Sanctions: Smokescreen for Zanu PF’s failure

Obituaries
The argument for keeping sanctions is that they were instrumental in bringing an end to the Unilateral Declaration of Independence (UDI) and apartheid regimes.

The argument for keeping sanctions is that they were instrumental in bringing an end to the Unilateral Declaration of Independence (UDI) and apartheid regimes.

SUNDAY OPINION BY JOHN BANDA

But that only worked after every one of Rhodesia’s neighbours, including South Africa, had come on board the idea that Smith’s “no black rule in 1 000 years” was untenable. There is little evidence that any of Mugabe’s Sadc neighbours believe that “no regime change in 1 000 years” is such a bad idea today.

Sadc had reached a verdict on Zimbabwe’s July 31 elections before polling had closed. It was a standing ovation for Zimbabwe for graduating from rigging with petrol-bombing to rigging without petrol-bombing.

The West is fighting a losing battle against the victors’ version of history. Anyone under 60 was not yet in their teens in 1965 when British PM Harold Wilson vowed that the RF regime would be brought to its knees in weeks, if not days. Such was its loathing of Rhodesia’s race-based Land Apportionment Act.

That is a massive captive audience Zimbabwe Broadcast Holdings has. It is no wonder they fear “pirate radio stations” broadcasting from Mozambique, as much as the Rhodesia Broadcasting Corporation did.

Since the spectacular collapse of “Zeros to Heroes” in 2008, there has been a ratcheting up of the propaganda that sanctions were imposed for the fact, rather than the manner of taking land from whites. That hoax is dwarfed only by the Nazi’s use of the “Protocols of the Elders of Zion” to justify their terrifying jambanja against Jews beginning in the 1930’s.

But there is a serious side to the debate as to why the focussed sanctions applied over the past 10 years have been so much more debilitating than the general sanctions against all trade with Smith’s Rhodesia after 1965, including a naval blockade off Beira stopping oil getting in and exports getting out. The sanctions you impose on yourself (Zanu-style) are always more crippling than the sanctions of the body, which is to say, those willed on you by others (Rhodesia-style). The more charitable view of why the UNDP-funded Land Conference was scuttled 10 years ago, is that “illegal sanctions” saddled the ruling party with a persecution complex.

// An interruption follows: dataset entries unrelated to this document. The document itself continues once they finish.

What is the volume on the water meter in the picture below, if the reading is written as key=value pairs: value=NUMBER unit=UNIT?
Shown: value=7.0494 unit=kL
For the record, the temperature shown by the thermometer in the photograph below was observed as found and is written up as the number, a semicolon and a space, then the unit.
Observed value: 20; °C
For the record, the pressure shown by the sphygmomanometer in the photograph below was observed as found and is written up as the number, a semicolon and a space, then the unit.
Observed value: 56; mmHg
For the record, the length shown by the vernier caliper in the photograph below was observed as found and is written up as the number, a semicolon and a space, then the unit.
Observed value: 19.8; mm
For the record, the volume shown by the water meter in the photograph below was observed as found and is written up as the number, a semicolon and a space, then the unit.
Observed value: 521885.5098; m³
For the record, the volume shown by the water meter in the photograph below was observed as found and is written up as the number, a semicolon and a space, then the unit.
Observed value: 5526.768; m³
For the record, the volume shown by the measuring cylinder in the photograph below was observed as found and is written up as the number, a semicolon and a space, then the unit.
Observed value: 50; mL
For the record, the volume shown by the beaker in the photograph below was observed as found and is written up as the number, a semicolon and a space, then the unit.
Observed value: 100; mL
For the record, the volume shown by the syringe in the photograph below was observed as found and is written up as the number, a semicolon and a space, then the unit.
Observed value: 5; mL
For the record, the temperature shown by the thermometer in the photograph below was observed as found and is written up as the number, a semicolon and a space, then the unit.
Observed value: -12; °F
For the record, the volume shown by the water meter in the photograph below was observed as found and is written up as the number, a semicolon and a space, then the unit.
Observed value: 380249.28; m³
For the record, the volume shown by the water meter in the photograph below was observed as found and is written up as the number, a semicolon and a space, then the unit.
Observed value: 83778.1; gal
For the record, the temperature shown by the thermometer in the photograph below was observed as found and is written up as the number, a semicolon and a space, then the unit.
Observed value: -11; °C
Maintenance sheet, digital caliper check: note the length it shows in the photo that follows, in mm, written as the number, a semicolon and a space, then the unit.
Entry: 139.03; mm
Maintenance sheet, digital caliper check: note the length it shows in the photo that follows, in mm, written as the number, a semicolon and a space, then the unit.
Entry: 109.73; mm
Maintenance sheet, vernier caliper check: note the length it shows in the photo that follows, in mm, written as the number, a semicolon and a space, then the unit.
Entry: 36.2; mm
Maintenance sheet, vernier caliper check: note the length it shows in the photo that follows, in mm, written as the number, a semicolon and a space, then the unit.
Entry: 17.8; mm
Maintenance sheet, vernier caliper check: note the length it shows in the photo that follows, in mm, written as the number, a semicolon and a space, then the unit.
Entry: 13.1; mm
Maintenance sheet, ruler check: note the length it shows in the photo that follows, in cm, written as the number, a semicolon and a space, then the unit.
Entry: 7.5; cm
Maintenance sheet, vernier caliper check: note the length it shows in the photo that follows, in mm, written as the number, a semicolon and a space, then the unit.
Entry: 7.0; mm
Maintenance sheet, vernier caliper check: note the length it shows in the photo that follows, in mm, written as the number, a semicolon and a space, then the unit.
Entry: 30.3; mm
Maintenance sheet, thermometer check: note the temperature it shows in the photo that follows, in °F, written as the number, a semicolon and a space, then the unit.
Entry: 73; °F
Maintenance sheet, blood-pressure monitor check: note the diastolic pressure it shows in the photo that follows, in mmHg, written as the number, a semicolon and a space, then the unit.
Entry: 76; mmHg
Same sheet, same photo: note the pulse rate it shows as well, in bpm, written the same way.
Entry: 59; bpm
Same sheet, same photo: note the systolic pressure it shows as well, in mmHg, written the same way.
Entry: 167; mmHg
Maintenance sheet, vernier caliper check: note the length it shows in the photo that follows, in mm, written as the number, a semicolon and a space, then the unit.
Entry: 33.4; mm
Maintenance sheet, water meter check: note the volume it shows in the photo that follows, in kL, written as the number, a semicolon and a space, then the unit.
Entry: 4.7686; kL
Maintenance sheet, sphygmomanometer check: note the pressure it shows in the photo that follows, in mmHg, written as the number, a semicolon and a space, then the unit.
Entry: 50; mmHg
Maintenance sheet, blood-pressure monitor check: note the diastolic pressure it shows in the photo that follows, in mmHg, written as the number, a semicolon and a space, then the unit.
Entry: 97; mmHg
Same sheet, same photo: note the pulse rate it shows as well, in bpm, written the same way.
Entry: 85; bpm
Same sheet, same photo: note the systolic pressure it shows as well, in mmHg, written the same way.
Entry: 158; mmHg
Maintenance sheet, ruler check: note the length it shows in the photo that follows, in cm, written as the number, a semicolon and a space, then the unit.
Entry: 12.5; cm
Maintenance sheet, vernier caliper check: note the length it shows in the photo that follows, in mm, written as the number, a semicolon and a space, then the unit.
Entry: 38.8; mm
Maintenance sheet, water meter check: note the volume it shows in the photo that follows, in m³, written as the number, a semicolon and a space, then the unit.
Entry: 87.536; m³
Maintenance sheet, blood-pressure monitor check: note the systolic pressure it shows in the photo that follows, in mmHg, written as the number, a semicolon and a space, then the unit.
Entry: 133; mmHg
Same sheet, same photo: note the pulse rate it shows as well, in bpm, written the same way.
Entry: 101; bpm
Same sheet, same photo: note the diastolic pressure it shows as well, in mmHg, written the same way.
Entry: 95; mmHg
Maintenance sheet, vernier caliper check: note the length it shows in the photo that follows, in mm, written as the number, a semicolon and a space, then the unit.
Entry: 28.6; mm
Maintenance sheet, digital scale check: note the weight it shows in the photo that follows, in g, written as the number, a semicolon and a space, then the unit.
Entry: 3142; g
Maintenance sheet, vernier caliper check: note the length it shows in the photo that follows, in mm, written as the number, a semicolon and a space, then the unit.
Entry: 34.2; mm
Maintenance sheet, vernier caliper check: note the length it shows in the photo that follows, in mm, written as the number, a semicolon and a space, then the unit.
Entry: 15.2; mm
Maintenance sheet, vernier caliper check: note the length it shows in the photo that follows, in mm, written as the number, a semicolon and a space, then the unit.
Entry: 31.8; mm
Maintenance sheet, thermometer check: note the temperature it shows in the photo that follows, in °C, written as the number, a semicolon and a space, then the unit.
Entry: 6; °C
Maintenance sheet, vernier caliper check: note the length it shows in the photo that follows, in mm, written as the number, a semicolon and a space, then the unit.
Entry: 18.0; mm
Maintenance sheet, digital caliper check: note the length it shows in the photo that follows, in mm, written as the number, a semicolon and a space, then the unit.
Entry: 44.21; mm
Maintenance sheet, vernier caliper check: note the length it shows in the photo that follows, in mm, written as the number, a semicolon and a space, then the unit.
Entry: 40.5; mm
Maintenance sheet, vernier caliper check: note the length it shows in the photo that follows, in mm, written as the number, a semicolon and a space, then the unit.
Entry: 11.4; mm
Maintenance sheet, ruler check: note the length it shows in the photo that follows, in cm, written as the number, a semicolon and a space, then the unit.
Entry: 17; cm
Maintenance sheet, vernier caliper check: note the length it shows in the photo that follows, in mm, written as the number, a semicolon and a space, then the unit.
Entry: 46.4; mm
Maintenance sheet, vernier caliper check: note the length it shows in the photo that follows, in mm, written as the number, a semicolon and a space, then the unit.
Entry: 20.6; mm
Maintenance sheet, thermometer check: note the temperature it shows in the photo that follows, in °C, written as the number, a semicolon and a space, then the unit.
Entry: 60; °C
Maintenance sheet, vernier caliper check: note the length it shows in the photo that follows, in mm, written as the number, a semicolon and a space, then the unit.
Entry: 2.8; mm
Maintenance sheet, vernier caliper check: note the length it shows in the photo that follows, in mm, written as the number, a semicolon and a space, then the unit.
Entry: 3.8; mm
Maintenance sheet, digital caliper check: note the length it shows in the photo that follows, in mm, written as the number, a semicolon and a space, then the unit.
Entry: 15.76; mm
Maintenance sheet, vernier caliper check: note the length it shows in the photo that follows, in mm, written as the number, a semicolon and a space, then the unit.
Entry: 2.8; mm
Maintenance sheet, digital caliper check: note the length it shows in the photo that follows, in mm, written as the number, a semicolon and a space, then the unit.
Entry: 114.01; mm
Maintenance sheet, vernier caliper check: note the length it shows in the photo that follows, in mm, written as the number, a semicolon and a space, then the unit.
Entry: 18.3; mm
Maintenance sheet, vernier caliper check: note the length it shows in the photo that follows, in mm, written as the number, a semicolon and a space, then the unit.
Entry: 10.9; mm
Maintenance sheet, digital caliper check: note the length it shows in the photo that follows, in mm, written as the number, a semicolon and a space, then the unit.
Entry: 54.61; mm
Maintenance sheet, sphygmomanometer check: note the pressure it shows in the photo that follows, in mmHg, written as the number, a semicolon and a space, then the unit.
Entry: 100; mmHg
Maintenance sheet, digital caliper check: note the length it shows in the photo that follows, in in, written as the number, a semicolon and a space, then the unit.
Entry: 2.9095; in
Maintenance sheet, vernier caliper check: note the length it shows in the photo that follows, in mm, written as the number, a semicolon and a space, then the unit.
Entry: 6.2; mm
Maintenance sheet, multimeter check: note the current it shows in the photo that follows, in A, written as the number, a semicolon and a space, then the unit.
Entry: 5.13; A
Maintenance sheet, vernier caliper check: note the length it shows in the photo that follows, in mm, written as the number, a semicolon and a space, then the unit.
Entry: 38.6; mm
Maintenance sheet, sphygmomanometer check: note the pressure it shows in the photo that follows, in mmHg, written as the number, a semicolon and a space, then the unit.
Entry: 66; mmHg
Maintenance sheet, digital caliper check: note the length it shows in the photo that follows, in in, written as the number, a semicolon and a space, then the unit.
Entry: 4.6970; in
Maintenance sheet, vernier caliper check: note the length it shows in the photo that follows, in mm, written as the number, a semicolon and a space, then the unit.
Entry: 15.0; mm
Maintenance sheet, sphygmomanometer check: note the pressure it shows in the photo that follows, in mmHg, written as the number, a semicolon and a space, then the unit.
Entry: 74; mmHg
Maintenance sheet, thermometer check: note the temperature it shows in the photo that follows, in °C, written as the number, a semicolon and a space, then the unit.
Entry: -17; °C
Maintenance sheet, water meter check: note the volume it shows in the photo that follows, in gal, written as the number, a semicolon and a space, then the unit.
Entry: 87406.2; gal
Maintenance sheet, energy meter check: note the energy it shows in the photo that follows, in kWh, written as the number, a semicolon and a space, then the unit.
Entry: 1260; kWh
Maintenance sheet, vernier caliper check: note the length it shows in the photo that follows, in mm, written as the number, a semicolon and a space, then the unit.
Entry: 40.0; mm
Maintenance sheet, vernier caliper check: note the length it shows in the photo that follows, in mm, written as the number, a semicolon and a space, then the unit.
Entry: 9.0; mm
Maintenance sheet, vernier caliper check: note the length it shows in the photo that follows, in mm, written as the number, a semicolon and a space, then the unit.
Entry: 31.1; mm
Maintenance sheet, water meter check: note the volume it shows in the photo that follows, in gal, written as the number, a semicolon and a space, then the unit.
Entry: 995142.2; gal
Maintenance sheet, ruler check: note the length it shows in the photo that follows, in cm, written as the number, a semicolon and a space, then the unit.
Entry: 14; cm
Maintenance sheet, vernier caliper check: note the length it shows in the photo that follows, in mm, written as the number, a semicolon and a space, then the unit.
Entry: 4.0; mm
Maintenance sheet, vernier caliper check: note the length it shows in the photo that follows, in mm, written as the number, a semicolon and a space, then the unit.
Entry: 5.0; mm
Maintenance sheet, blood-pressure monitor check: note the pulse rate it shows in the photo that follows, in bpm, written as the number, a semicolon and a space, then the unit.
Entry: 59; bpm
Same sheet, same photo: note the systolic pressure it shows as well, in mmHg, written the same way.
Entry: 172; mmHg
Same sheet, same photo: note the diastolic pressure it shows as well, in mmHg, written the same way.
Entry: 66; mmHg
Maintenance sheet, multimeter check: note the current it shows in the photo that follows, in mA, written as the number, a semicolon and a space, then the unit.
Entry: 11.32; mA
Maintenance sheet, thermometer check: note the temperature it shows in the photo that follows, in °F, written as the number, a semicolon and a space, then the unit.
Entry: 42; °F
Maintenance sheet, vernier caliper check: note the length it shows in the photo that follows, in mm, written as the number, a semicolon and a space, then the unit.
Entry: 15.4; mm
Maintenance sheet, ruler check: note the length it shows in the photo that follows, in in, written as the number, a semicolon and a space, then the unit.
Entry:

The less charitable one is that jambanja with Tony Blair’s gay gangsters was the perfect smokescreen for the new elite to grab the best farms.

The effect on everything from the country’s ability to generate funding for the resettled farmers, to attract Direct Foreign Investment and jobs, is not disputed by a single commentator.

The more the connected few muscle in on the benefits of indigenisation, the greater the need to put the blame on sanctions. That spin will never be debunked while the West stays on our backs. Inept handling of the sanctions issue, in particular who is the victim and who is the thug in that debate, has probably been terminal for election prospects for the current opposition. But the cost to Zimbabwe’s democracy goes deeper.

The West’s apparently insatiable appetite for taking a stance on the moral issues of opposition politics, whether in Africa or the “Arab spring”, has been the kiss of death to the indigenous budding of democracy.

It is not coincidence that in countries like Malawi, where the West’s involvement has been low-key, and strictly non-party political, nascent democracy is robust. It is not that the politicians there are any better behaved. But their misdemeanours provoke immediate and unequivocal denunciation from the populace and civic society.

You often hear people say after a contest that it is a pity there had to be a loser. The general feeling after the Zimbabwe election, is that it is a pity there had to be a winner.

It is squarely thanks to both contestants, that Zimbabweans are today back to where they were 10 years ago. About to re-live another round of populist-driven misery.

Let us hope that when the next crop of democrats emerge, probably yet again from within the ranks of the revolutionary party, the West will be standing well to one side.

You can be sure there is one message Zanu PF would like to be more firmly dinned into the thick skulls of Western leaders than that sanctions on Mugabe must be removed.

That is that there must be no public announcement of such intention, for fear it would pull from right under Zanu PF’s feet their main election plank going into 2018.